── GIVEN INFORMATION

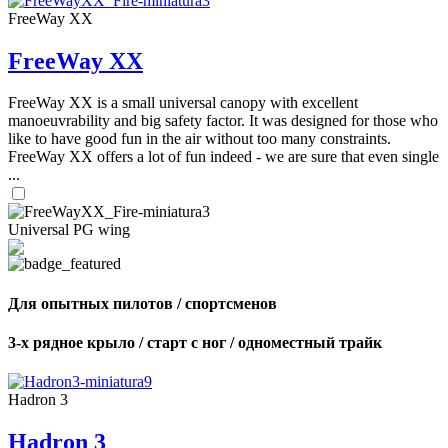
FreeWay XX
FreeWay XX
FreeWay XX is a small universal canopy with excellent
manoeuvrability and big safety factor. It was designed for those who
like to have good fun in the air without too many constraints.
FreeWay XX offers a lot of fun indeed - we are sure that even single
...
Universal PG wing
Для опытных пилотов / спортсменов
3-х рядное крыло / старт с ног / одноместный трайк
Hadron 3
Hadron 3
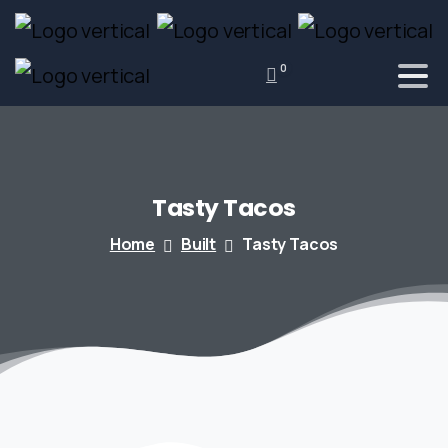
0
Tasty
Tacos
Home
Built
Tasty Tacos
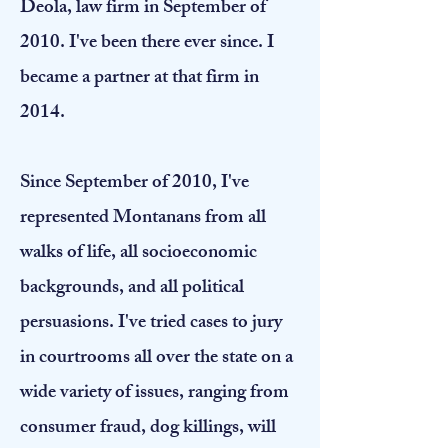
Deola, law firm in September of
2010. I've been there ever since. I
became a partner at that firm in
2014.
​Since September of 2010, I've
represented Montanans from all
walks of life, all socioeconomic
backgrounds, and all political
persuasions. I've tried cases to jury
in courtrooms all over the state on a
wide variety of issues, ranging from
consumer fraud, dog killings, will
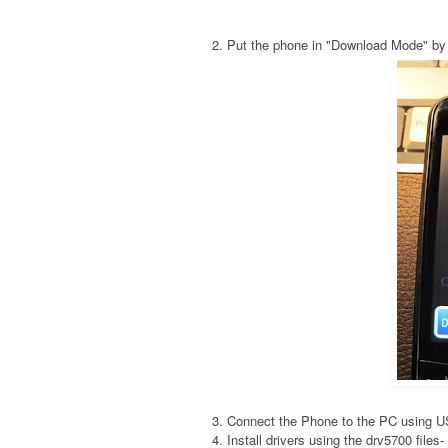
2. Put the phone in "Download Mode" by
3. Connect the Phone to the PC using 
4. Install drivers using the drv5700 fil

────

▸ TASK DESCRIPTION: Copy every line of the material in which the word "that" occurs.

▸ ANSWER SPACE:
FreeWay XX offers a lot of fun indeed - we are sure that even single
became a partner at that firm in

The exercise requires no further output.